CLI: Enforce typing and preview gates in CI/CD.
mypy --strict config/ providers/ tests/ pulumi preview --stack test --diff --expect-no-changes
Frequently Asked Questions
How do I recover from a corrupted Pulumi state file in a multi-account setup?
Export the last known good state using pulumi stack export. Manually edit the JSON to remove orphaned URNs. Re-import with pulumi stack import. Always verify with pulumi preview before applying changes.
Can I use a single Python script to deploy to multiple AWS accounts simultaneously?

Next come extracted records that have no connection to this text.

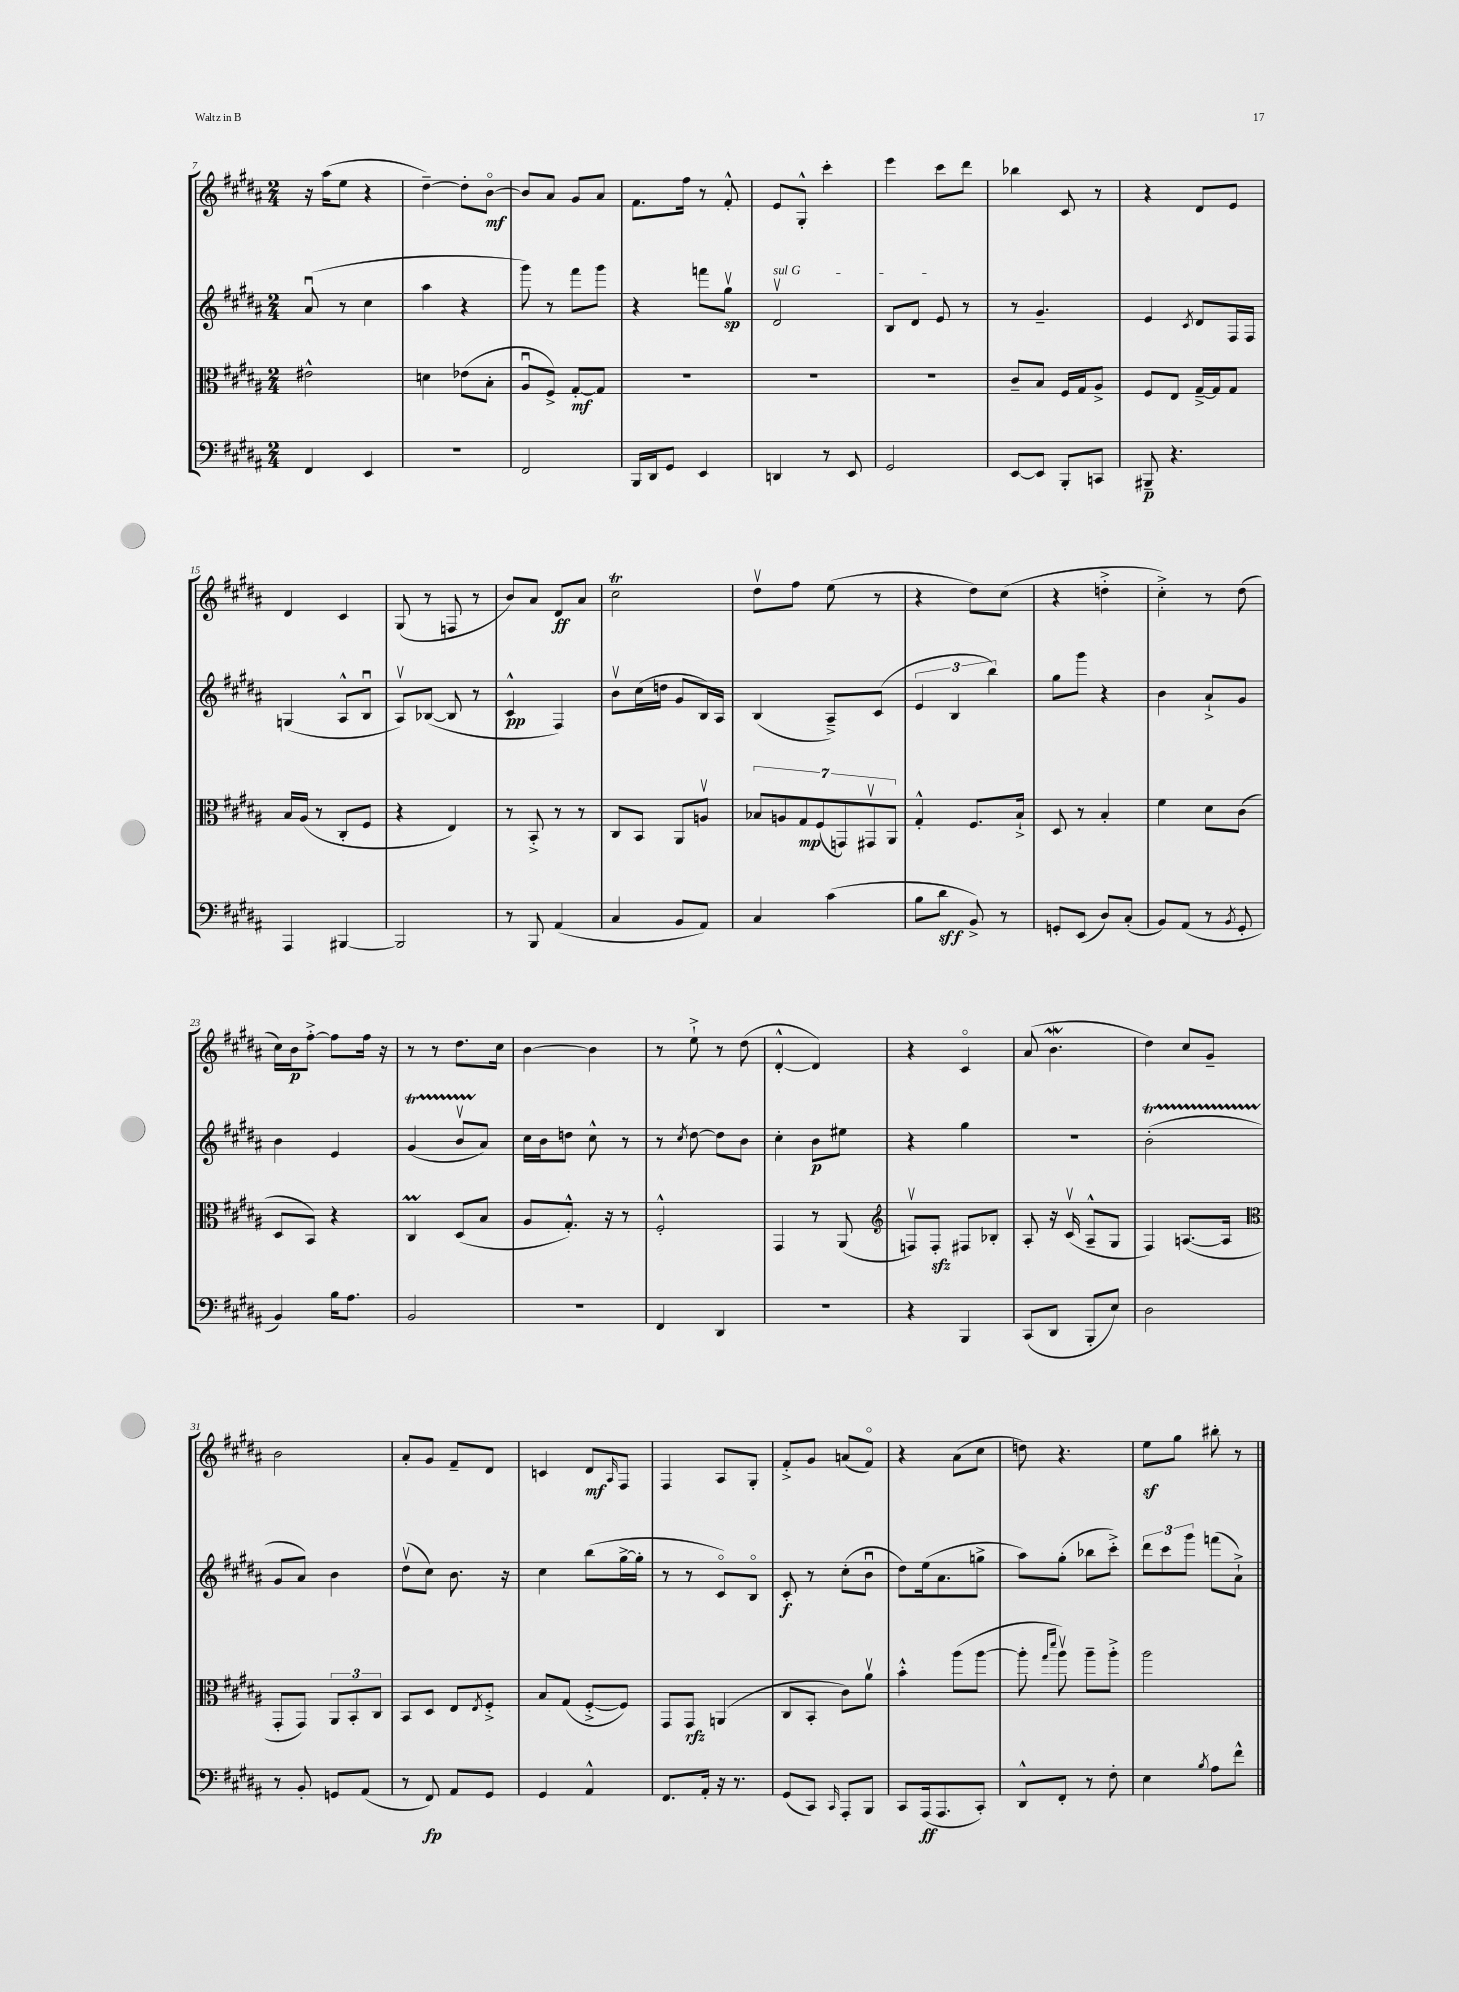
<<
\new StaffGroup <<
\new Staff = "s0" {
    \clef treble \key b \major \numericTimeSignature \time 2/4
    r16 ais''16( e''8 r4 |
    dis''4~--) dis''8-. b'8~\flageolet\mf |
    b'8 ais'8 gis'8 ais'8 |
    fis'8. fis''16 r8 fis'8-.-^ |
    e'8 gis8-.-^ cis'''4-. |
    e'''4 cis'''8 dis'''8 |
    bes''4 cis'8 r8 |
    r4 dis'8 e'8 |
    dis'4 cis'4 |
    gis8( r8 f8 r8 |
    b'8) ais'8 dis'8\ff ais'8 |
    cis''2\trill |
    dis''8\upbow fis''8 e''8( r8 |
    r4 dis''8) cis''8( |
    r4 d''4-.-> |
    cis''4-.->) r8 dis''8( |
    cis''16) b'16\p fis''8~-.-> fis''8 fis''16 r16 |
    r8 r8 dis''8. cis''16 |
    b'4~ b'4 |
    r8 e''8-!-> r8 dis''8( |
    dis'4~-.-^ dis'4) |
    r4 cis'4\flageolet |
    ais'8( b'4.\mordent |
    dis''4) cis''8 gis'8-- |
    b'2 |
    ais'8-. gis'8 fis'8-- dis'8 |
    c'4 dis'8\mf \grace { ais16 } fis8 |
    fis4 ais8 gis8-. |
    fis'8-.-> gis'8 a'8( fis'8\flageolet) |
    r4 ais'8( cis''8 |
    d''8) r4. |
    e''8\sf gis''8 bis''8-. r8 \bar "|." |
}
\new Staff = "s1" {
    \clef treble \key b \major \numericTimeSignature \time 2/4
    ais'8\downbow( r8 cis''4 |
    ais''4 r4 |
    gis'''8) r8 fis'''8 gis'''8 |
    r4 f'''8 gis''8\upbow\sp |
    \once \override TextSpanner.bound-details.left.text = \markup { \italic "sul G" } dis'2\upbow\startTextSpan |
    b8 dis'8 e'8\stopTextSpan r8 |
    r8 gis'4.-- |
    e'4 \acciaccatura { cis'8 } dis'8 fis16 fis16 |
    g4( ais8-^ b8\downbow |
    ais8\upbow) bes8~( bes8 r8 |
    cis'4-^\pp fis4) |
    b'8\upbow cis''16( d''16 gis'8 b16) ais16 |
    b4( ais8--->) cis'8( |
    \tuplet 3/2 { e'4 b4 b''4) } |
    gis''8 gis'''8 r4 |
    b'4 ais'8-!-> gis'8 |
    b'4 e'4 |
    gis'4\startTrillSpan( b'8\upbow ais'8\stopTrillSpan) |
    cis''16 b'16 d''8 cis''8-^ r8 |
    r8 \acciaccatura { cis''8 } dis''8~ dis''8 b'8 |
    cis''4-. b'8\p eis''8 |
    r4 gis''4 |
    r2 |
    b'2-.\startTrillSpan( |
    gis'8\stopTrillSpan ais'8) b'4 |
    dis''8\upbow( cis''8) b'8. r16 |
    cis''4 b''8( gis''16~-> gis''16-. |
    r8 r8 cis'8\flageolet) b8\flageolet |
    cis'8-.\f r8 cis''8-.( b'8\downbow |
    dis''8) e''16( ais'8. g''8-> |
    ais''8) gis''8-.( bes''8 cis'''8-.->) |
    \tuplet 3/2 { dis'''8 cis'''8 gis'''8 } f'''8( ais'8-!->) \bar "|." |
}
\new Staff = "s2" {
    \clef alto \key b \major \numericTimeSignature \time 2/4
    eis'2-^ |
    d'4 ees'8( b8-. |
    ais8\downbow fis8->) gis8~-.\mf gis8 |
    R2 |
    R2 |
    R2 |
    cis'8-- b8 fis16 gis16 ais8-> |
    fis8 e8 gis16~---> gis16 gis8 |
    b16 ais16( r8 cis8-. fis8 |
    r4 e4) |
    r8 b,8-.-> r8 r8 |
    cis8 b,8 ais,8 a8\upbow |
    \tuplet 7/4 { bes8 a8 gis8\mp fis8( g,8) gis,8\upbow ais,8 } |
    gis4-.-^ fis8. b16-!-> |
    dis8 r8 b4-. |
    fis'4 dis'8 cis'8( |
    dis8 b,8) r4 |
    cis4\prall dis8( b8 |
    ais8 gis8.-.-^) r16 r8 |
    fis2-.-^ |
    gis,4 r8 ais,8( |
    \clef treble f8\upbow) f8-.\sfz fis8 bes8-. |
    ais8-. r16 cis'16\upbow( ais8---^ gis8 |
    fis4) a8.~( a16 |
    \clef alto gis,8-. gis,8) \tuplet 3/2 { ais,8 b,8-. cis8 } |
    b,8 dis8 e8 \acciaccatura { e8 } fis8-.-> |
    b8 gis8( fis8~-.-> fis8) |
    gis,8 gis,8\rfz a,4( |
    cis8 b,8-. cis'8) ais'8\upbow |
    b'4-.-^ ais''8( ais''8~ |
    ais''8-. \grace { gis''16 dis'''16 } ais''8\upbow) ais''8-- ais''8-.-> |
    ais''2 \bar "|." |
}
\new Staff = "s3" {
    \clef bass \key b \major \numericTimeSignature \time 2/4
    fis,4 e,4 |
    r2 |
    fis,2 |
    b,,16 dis,16 gis,8 e,4 |
    d,4 r8 e,8 |
    gis,2 |
    e,8~ e,8 b,,8-. c,8 |
    bis,,8--\p r4. |
    ais,,4 bis,,4~ |
    bis,,2 |
    r8 b,,8 ais,4( |
    cis4 b,8 ais,8) |
    cis4 cis'4( |
    b8 dis'8\sff b,8->) r8 |
    g,8-. e,8( dis8) cis8-.( |
    b,8) ais,8( r8 \acciaccatura { b,8 } gis,8-. |
    b,4) b16 ais8. |
    b,2 |
    r2 |
    fis,4 dis,4 |
    r2 |
    r4 b,,4 |
    cis,8( dis,8 b,,8-. e8) |
    dis2 |
    r8 b,8-. g,8 ais,8( |
    r8 fis,8\fp) ais,8 gis,8 |
    gis,4 ais,4-^ |
    fis,8. ais,16-. r16 r8. |
    gis,8( cis,8) \grace { cis,16 } ais,,8-. b,,8 |
    cis,8 ais,,16\ff( ais,,8. cis,8-.) |
    dis,8-^ fis,8-. r8 fis8-. |
    e4 \acciaccatura { b8 } ais8 fis'8-^ \bar "|." |
}
>>
>>
\layout { \context { \Score currentBarNumber = #7 } }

Yes. Instantiate multiple pulumi_aws.Provider objects with distinct assume_role configurations. Pass them explicitly to resource constructors. Isolate stacks per account to maintain state safety.
How does Pulumi handle IAM role session expiration during long-running deployments?
Pulumi automatically refreshes STS tokens before expiration. Configure max_session_duration in the IAM role. Ensure the AWS SDK credential chain remains active. Use pulumi up --parallel cautiously to prevent token contention.
What is the safest way to test multi-account provider routing without incurring AWS costs?
Use pulumi.runtime.set_mocks() with pytest to simulate API calls. Validate that resources route to the correct provider ARN by asserting resource._provider in test cases. Run these tests before executing pulumi up.